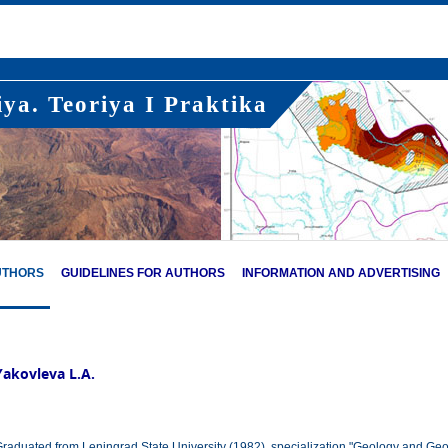
ya. Teoriya I Praktika
UTHORS
GUIDELINES FOR AUTHORS
INFORMATION AND ADVERTISING
Yakovleva L.A.
raduated from Leningrad State University (1982), specialization "Geology and Geo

◆ WHAT IS NEEDED ◆
Line by line, print the records exactly, leaving the pictures behind.

◆ TASK RESPONSE ◆
ya. Teoriya I Praktika
UTHORS
GUIDELINES FOR AUTHORS
INFORMATION AND ADVERTISING
Yakovleva L.A.
raduated from Leningrad State University (1982), specialization "Geology and Geo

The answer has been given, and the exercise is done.